By AMECHI OGBONNA
Bothered by the relatively high rate of exclusion of an estimated 39.2 million Nigerian adult population from modern financial services across the country, the Central Bank of Nigeria (CBN), pledged renewed commitment at lowering the number of the population currently not having access to formal banking services.
In its recent financial inclusion roadmap, the apex bank hinted it intends to raise the bar for extension of provision of adequate, appropriate and timely financial services for the 39.2 million financially excluded adult Nigerians. Speaking recently on its efforts so far, Central Bank Governor, Mallam Sanusi Lamido Sanusi, noted that the initiative occupies a central position in the country’s efforts at promoting and achieving rapid economic development.
Sanusi explained that one of the major reasons for the high rate of financial exclusion in Nigeria was inadequate knowledge of the service providers, services provided, terms and conditions and the benefits derivable from accessing financial services.
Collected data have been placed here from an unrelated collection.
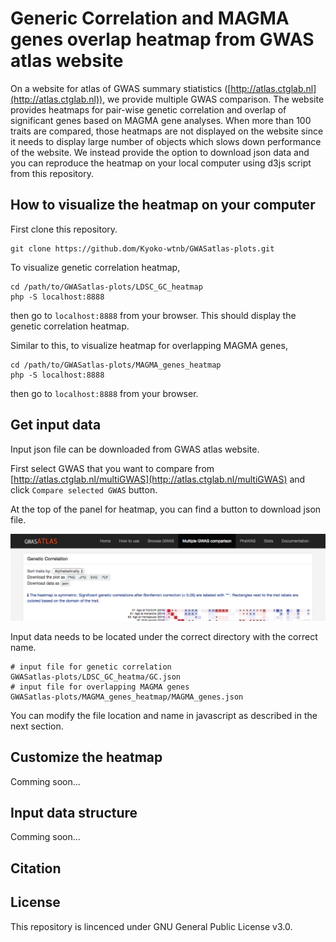 # Generic Correlation and MAGMA genes overlap heatmap from GWAS atlas website

On a website for atlas of GWAS summary stiatistics ([http://atlas.ctglab.nl](http://atlas.ctglab.nl)),
we provide multiple GWAS comparison.
The website provides heatmaps for pair-wise genetic correlation and overlap of significant genes based on MAGMA gene analyses.
When more than 100 traits are compared, those heatmaps are not displayed on the website since it needs to display large number of objects which slows down performance of the website.
We instead provide the option to download json data and you can reproduce the heatmap on your local computer using d3js script from this repository.


## How to visualize the heatmap on your computer
First clone this repository.
```
git clone https://github.dom/Kyoko-wtnb/GWASatlas-plots.git
```
To visualize genetic correlation heatmap,
```
cd /path/to/GWASatlas-plots/LDSC_GC_heatmap
php -S localhost:8888
```
then go to `localhost:8888` from your browser.
This should display the genetic correlation heatmap.

Similar to this, to visualize heatmap for overlapping MAGMA genes,
```
cd /path/to/GWASatlas-plots/MAGMA_genes_heatmap
php -S localhost:8888
```
then go to `localhost:8888` from your browser.


## Get input data
Input json file can be downloaded from GWAS atlas website.

First select GWAS that you want to compare from [http://atlas.ctglab.nl/multiGWAS](http://atlas.ctglab.nl/multiGWAS) and click `Compare selected GWAS` button.

At the top of the panel for heatmap, you can find a button to download json file.

![multiGWAS](images/multiGWAS.png)

Input data needs to be located under the correct directory with the correct name.
```
# input file for genetic correlation
GWASatlas-plots/LDSC_GC_heatma/GC.json
# input file for overlapping MAGMA genes
GWASatlas-plots/MAGMA_genes_heatmap/MAGMA_genes.json
```
You can modify the file location and name in javascript as described in the next section.

## Customize the heatmap
Comming soon...

## Input data structure
Comming soon...

## Citation

## License
This repository is lincenced under GNU General Public License v3.0.
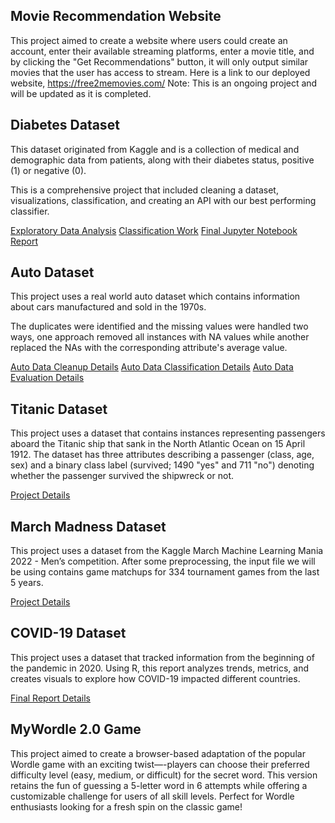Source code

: ## Movie Recommendation Website
This project aimed to create a website where users could create an account, enter their available streaming platforms, enter a movie title, and by clicking the "Get Recommendations" button, it will only output similar movies that the user has access to stream. 
Here is a link to our deployed website, https://free2memovies.com/
Note: This is an ongoing project and will be updated as it is completed. 

## Diabetes Dataset
This dataset originated from Kaggle and is a collection of medical and demographic data from patients, along with their diabetes status, positive (1) or negative (0).

This is a comprehensive project that included cleaning a dataset, visualizations, classification, and creating an API with our best performing classifier. 

[Exploratory Data Analysis](./Diabetes_FinalProject/diabetesVisualization.ipynb)
[Classification Work](./Diabetes_FinalProject/classification.ipynb)
[Final Jupyter Notebook Report](./Diabetes_FinalProject/FinalReport.ipynb)

## Auto Dataset
This project uses a real world auto dataset which contains information about cars manufactured and sold in the 1970s. 

The duplicates were identified and the missing values were handled two ways, one approach removed all instances with NA values while another replaced the NAs with the corresponding attribute's average value. 

[Auto Data Cleanup Details](./AutoDataset/Preparation&Visualization/AutoData.ipynb)
[Auto Data Classification Details](./AutoDataset/Classification/pa4.ipynb)
[Auto Data Evaluation Details](./AutoDataset/Evaluation/pa5.ipynb)

## Titanic Dataset
This project uses a dataset that contains instances representing passengers aboard the Titanic ship that sank in the North Atlantic Ocean on 15 April 1912. The dataset has three attributes describing a passenger (class, age, sex) and a binary class label (survived; 1490 "yes" and 711 "no") denoting whether the passenger survived the shipwreck or not.

[Project Details](./Titanic_Classification/pa6.ipynb)

## March Madness Dataset
This project uses a dataset from the Kaggle March Machine Learning Mania 2022 - Men’s competition. After some preprocessing, the input file we will be using contains game matchups for 334 tournament games from the last 5 years.

[Project Details](./MarchMadnessWinner_Classification/pa7.ipynb)

## COVID-19 Dataset
This project uses a dataset that tracked information from the beginning of the pandemic in 2020. Using R, this report analyzes trends, metrics, and creates visuals to explore how COVID-19 impacted different countries. 

[Final Report Details](./COVID_R_Project/covid_project.md)

## MyWordle 2.0 Game
This project aimed to create a browser-based adaptation of the popular Wordle game with an exciting twist—-players can choose their preferred difficulty level (easy, medium, or difficult) for the secret word. This version retains the fun of guessing a 5-letter word in 6 attempts while offering a customizable challenge for users of all skill levels. Perfect for Wordle enthusiasts looking for a fresh spin on the classic game!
According to the apex bank boss, the reforms in the banking sector has so far led to significant reduction of the industry cost – to serve by 30 per cent; while increasing access, convenience and service levels across the industry.
He stated that the process has also enabling greater financial inclusion and integration of financial services into the economy, pointing also that the bank has already prepared the framework for implementing the tiered Know-Your-Customer (KYC) requirements and the establishment of a unique identification mechanism for the financial services sector.
The bank pointed out that as at September 2012, a total of 101,154 POSs and 9,676 ATMs had been deployed in Nigeria, while the 20 Licensed Mobile Payment Operators, carried out transactions worth over N8 billion,with over 40,000 agents across the country. The CBN admitted that globally, access to financial services has remained a major challenge to development, citing reasons for this state of affairs to include: cultural barriers, low education, unemployment, gender, long distance to access points, lack of appropriate means of identification and high transaction costs.
In Nigeria, the rate of adult financial exclusion is estimated at 46.3 per cent, one of the highest in Sub-Saharan Africa, hence the development of a National Financial Inclusion Strategy (NFIS) by the CBN. It was also observed that about 90 per cent of children and youths do not have access to formal financial services even though 32.1per cent of world population is below the age of 18.
In Sub Saharan Africa, children make up 47.30 per cent of the population, and only 16.8 per cent of those between the ages of 15–25 years hold accounts in formal financial institutions. Furthermore, only about 1.5 million children and youths are currently saving with a total savings balance of USD7.53million an indication that a lot of work still needed to be done to ensure that in Africa, and across the world, children and youths benefit from combined financial education and inclusion.
The major objective of the Strategy according to the apex bank was to reduce the exclusion rate to 20.0 per cent by 2020, in line with the Maya Declaration of 2011. In order to underscore the importance Nigerian government attaches to Financial Inclusion, the country has launched the National Financial Inclusion Strategy, as well as hosting Her Royal Highness (HRH), Princess Maxima of the Netherlands, the United Nations (UN) Secretary-General’s Special Advocate for Inclusive Finance for Development.
The two events held concurrently with the first Alliance for Financial Inclusion (AFI) Strategy Peer Learning Programme and the Regional Meeting of the Child and Youth Finance International for Africa, as a reflection of efforts of the Central Bank of Nigeria to enhance access to financial services in the country.
Meanwhile the apex bank has indicated its commitment to further enhancing Financial Literacy among Nigerians which is a process, by which consumers/investors improve their understanding of financial products, concepts and risks through information, instruction and/or advice, develop the skills and confidence to become more aware of financial risks and opportunities, to make informed choices, know where to go for help, and take other effective actions to improve their well-being.
It argues that, financial inclusion, financial literacy and consumer protection play complementary roles in the attainment of financial stability in any country’s economy. In the light of the above measures, the bank has also established the Consumer Protection Department, drafted the Financial Literacy Framework for Nigeria in addition to issuing Guidelines for Agent Banking. It has also revised the National Microfinance Policy, Regulatory and Supervisory Framework for Nigeria and revised the Microfinance Regulatory Guidelines.